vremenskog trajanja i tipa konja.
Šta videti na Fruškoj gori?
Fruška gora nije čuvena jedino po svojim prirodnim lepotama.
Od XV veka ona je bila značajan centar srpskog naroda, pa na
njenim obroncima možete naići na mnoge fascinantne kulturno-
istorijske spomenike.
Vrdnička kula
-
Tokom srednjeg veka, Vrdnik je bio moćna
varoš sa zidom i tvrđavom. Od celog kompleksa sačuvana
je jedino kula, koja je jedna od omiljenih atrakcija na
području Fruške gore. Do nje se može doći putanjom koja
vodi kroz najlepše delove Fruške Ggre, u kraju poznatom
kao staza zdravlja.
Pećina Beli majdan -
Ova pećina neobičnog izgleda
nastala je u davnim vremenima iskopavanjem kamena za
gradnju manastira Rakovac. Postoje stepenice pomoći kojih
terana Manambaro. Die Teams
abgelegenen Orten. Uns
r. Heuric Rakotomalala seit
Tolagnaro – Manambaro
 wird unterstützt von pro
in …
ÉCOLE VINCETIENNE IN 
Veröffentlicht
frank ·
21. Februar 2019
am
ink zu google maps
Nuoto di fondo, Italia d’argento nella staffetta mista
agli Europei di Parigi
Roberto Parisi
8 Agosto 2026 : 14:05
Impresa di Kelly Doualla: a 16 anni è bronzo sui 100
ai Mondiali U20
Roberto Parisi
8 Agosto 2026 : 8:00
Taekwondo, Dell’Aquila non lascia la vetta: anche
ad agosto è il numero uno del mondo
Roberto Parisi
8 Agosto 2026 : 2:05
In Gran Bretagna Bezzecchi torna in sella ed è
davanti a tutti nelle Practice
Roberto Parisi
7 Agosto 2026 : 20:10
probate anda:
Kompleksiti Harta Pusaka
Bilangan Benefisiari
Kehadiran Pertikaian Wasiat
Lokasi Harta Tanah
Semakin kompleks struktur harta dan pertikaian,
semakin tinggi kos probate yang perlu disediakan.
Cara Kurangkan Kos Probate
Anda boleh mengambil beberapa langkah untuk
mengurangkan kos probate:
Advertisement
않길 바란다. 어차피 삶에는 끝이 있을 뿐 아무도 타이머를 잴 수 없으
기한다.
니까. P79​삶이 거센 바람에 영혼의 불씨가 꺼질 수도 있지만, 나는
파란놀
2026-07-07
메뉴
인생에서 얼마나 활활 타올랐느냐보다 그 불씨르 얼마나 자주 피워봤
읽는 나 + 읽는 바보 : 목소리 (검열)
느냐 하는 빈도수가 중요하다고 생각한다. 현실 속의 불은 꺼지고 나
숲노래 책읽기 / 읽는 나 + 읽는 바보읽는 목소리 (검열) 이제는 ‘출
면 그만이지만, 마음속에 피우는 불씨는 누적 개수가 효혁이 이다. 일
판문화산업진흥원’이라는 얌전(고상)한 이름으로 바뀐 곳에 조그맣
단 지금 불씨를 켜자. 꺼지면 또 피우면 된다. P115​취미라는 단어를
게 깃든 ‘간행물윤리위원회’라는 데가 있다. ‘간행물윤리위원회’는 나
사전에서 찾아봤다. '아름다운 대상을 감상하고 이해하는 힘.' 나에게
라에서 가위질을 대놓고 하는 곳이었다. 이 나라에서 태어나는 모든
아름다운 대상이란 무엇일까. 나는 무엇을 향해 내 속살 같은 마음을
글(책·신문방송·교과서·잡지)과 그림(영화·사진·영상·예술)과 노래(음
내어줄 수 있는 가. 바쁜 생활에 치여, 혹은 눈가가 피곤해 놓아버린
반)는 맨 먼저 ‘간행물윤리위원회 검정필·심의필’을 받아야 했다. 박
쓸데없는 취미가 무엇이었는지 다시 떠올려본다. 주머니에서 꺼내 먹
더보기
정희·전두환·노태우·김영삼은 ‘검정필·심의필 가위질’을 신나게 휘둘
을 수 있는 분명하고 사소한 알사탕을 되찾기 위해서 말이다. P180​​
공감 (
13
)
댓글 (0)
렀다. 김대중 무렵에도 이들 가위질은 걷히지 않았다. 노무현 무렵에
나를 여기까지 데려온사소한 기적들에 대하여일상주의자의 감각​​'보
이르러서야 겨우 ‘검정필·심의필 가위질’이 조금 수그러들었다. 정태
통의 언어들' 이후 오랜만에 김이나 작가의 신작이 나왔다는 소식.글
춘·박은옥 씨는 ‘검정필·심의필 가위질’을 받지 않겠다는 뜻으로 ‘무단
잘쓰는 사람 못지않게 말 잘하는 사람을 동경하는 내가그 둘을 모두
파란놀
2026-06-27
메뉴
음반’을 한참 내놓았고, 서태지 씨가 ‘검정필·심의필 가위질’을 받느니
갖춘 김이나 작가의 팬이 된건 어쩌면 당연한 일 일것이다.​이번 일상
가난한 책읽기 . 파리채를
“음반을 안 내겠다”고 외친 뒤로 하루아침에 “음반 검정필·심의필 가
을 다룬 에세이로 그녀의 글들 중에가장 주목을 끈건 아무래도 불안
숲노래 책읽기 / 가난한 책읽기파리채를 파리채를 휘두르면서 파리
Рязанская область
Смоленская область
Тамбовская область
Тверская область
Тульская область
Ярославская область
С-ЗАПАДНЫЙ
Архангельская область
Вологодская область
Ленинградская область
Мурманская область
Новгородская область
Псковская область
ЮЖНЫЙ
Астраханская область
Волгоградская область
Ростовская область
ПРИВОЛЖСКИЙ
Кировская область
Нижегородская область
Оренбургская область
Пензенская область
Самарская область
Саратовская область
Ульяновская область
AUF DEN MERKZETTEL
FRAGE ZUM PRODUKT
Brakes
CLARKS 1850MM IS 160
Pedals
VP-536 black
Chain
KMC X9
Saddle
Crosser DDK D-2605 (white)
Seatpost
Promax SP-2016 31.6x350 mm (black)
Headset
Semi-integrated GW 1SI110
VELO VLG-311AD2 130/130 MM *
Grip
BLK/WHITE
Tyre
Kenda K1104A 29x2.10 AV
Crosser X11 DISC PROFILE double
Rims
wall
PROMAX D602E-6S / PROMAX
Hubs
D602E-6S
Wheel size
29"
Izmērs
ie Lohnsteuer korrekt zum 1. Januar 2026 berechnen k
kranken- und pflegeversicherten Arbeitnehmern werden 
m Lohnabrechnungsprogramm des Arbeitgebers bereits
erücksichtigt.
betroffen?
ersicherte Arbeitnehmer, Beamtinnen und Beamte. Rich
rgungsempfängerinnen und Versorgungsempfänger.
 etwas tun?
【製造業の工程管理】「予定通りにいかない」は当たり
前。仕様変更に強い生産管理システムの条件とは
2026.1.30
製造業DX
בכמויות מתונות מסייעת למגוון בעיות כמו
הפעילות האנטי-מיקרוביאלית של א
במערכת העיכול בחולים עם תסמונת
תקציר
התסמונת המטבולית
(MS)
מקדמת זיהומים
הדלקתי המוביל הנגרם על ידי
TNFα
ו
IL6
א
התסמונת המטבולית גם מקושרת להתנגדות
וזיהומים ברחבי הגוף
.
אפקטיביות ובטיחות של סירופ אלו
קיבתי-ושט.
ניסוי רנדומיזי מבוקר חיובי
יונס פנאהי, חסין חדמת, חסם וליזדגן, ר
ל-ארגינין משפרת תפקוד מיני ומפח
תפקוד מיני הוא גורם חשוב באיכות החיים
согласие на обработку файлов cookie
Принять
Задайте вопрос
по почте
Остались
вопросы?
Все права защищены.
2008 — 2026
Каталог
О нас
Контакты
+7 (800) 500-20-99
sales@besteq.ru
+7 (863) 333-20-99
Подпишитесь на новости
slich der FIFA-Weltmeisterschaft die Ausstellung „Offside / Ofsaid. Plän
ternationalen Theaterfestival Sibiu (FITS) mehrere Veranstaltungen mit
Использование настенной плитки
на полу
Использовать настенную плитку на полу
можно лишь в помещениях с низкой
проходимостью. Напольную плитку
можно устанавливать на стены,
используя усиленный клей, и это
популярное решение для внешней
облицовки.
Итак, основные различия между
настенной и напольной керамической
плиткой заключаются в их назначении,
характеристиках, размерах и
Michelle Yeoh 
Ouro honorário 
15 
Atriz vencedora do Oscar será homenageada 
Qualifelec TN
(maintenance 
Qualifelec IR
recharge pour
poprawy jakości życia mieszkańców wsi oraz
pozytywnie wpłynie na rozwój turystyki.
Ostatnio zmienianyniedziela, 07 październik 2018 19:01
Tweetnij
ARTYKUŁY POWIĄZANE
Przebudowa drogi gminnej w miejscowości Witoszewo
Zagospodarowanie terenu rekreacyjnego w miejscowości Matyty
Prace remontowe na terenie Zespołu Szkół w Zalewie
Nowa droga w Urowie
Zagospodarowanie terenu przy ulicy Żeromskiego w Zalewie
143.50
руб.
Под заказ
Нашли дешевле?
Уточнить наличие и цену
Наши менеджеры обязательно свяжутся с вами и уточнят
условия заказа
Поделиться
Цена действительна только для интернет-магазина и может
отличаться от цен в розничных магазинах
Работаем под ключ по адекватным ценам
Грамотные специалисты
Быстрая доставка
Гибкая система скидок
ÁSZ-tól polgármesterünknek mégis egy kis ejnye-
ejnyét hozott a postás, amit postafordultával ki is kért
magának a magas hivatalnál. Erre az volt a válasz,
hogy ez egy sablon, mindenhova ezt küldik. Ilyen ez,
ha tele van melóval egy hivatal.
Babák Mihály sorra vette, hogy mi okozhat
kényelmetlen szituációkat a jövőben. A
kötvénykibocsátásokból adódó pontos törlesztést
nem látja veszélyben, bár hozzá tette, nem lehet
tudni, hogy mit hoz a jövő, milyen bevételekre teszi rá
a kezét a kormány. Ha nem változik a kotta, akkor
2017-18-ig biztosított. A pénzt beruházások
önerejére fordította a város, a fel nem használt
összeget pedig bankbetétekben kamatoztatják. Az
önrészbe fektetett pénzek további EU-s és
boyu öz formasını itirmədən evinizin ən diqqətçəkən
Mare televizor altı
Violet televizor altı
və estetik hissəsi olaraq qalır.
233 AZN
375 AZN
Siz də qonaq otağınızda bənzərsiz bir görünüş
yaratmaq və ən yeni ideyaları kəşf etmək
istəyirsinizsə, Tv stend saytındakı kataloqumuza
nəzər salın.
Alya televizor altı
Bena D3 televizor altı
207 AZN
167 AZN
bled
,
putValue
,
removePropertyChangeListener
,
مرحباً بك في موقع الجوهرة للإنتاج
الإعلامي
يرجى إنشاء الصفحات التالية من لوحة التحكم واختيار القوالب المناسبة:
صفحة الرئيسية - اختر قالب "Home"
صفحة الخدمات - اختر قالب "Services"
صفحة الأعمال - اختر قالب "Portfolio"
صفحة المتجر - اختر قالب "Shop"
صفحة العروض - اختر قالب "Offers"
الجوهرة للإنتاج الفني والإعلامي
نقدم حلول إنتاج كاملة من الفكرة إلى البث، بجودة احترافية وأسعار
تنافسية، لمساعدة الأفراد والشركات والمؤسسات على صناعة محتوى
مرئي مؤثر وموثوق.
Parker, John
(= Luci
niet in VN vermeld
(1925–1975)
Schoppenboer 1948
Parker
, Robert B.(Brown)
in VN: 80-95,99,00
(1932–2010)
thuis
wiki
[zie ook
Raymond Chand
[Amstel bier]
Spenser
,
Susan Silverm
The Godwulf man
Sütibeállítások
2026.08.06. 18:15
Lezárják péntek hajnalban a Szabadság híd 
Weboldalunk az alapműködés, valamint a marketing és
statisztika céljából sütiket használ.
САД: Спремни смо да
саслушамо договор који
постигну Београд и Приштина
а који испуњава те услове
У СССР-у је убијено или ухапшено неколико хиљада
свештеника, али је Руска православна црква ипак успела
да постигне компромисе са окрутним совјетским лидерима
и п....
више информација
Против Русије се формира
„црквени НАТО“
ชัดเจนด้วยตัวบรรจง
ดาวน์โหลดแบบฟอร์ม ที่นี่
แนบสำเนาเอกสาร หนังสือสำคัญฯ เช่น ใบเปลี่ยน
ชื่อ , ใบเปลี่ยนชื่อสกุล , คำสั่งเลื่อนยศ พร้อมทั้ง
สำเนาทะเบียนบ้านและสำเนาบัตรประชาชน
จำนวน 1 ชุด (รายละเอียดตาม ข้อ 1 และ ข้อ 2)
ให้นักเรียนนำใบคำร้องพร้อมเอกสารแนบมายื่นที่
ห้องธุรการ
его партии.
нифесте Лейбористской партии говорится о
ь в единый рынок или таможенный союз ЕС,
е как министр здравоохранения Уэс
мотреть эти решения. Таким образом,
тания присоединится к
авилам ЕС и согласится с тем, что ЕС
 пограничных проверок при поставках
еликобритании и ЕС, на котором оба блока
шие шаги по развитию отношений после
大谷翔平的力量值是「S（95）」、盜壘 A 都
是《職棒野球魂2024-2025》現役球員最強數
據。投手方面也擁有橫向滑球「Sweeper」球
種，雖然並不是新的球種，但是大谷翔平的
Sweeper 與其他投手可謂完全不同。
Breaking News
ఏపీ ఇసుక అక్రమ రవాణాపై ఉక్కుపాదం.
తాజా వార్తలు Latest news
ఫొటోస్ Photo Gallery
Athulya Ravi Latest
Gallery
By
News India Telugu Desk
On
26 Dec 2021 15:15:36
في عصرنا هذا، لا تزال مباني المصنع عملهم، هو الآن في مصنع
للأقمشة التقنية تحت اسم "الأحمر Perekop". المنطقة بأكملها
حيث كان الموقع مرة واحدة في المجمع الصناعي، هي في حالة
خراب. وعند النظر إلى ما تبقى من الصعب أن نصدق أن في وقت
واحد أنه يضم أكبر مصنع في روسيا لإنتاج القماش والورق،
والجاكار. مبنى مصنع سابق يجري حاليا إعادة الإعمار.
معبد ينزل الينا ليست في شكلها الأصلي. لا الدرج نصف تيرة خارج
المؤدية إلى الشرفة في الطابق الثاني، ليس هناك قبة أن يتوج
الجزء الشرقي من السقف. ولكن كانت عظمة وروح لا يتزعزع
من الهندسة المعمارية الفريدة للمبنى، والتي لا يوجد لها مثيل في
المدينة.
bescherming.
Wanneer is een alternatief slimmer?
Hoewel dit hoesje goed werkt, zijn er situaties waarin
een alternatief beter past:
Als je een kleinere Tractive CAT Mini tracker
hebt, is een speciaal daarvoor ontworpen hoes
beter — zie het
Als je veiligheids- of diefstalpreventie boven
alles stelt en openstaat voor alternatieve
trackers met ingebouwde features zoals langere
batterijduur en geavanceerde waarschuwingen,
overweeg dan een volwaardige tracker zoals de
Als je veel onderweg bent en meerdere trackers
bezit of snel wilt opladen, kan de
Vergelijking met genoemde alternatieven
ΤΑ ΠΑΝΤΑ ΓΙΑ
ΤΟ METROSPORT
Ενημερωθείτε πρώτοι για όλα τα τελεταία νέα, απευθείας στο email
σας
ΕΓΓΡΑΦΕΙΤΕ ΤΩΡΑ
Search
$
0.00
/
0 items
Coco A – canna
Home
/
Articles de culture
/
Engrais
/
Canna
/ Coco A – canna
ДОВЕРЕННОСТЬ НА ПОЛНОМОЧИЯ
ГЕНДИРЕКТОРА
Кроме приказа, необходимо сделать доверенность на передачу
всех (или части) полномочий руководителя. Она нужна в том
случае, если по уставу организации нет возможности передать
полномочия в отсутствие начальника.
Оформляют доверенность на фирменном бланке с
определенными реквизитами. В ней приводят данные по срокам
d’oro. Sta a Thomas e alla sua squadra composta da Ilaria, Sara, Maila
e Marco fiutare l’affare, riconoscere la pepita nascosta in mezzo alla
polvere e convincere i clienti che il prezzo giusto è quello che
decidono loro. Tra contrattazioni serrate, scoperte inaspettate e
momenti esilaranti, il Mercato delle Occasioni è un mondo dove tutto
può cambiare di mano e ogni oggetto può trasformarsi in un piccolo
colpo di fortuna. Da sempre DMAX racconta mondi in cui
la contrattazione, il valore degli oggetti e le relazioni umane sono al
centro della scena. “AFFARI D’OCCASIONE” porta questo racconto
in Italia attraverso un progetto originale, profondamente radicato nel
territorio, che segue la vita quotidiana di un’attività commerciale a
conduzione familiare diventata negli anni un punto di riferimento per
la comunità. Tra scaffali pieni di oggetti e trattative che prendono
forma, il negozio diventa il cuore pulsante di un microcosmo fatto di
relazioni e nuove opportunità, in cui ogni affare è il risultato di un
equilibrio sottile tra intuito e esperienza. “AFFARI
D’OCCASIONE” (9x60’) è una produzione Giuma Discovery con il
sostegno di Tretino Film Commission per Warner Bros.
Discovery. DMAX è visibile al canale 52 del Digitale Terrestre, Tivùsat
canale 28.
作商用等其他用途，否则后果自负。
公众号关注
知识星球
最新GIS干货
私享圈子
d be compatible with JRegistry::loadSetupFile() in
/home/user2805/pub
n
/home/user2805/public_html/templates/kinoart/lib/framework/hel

**REQUIRED ACTION:**
Begin at the first line of the records above and restate each line word for word, stopping after the line with "gradnju manastira Rakovac.".

**OUTPUT BELOW:**
vremenskog trajanja i tipa konja.
Šta videti na Fruškoj gori?
Fruška gora nije čuvena jedino po svojim prirodnim lepotama.
Od XV veka ona je bila značajan centar srpskog naroda, pa na
njenim obroncima možete naići na mnoge fascinantne kulturno-
istorijske spomenike.
Vrdnička kula
-
Tokom srednjeg veka, Vrdnik je bio moćna
varoš sa zidom i tvrđavom. Od celog kompleksa sačuvana
je jedino kula, koja je jedna od omiljenih atrakcija na
području Fruške gore. Do nje se može doći putanjom koja
vodi kroz najlepše delove Fruške Ggre, u kraju poznatom
kao staza zdravlja.
Pećina Beli majdan -
Ova pećina neobičnog izgleda
nastala je u davnim vremenima iskopavanjem kamena za
gradnju manastira Rakovac. Postoje stepenice pomoći kojih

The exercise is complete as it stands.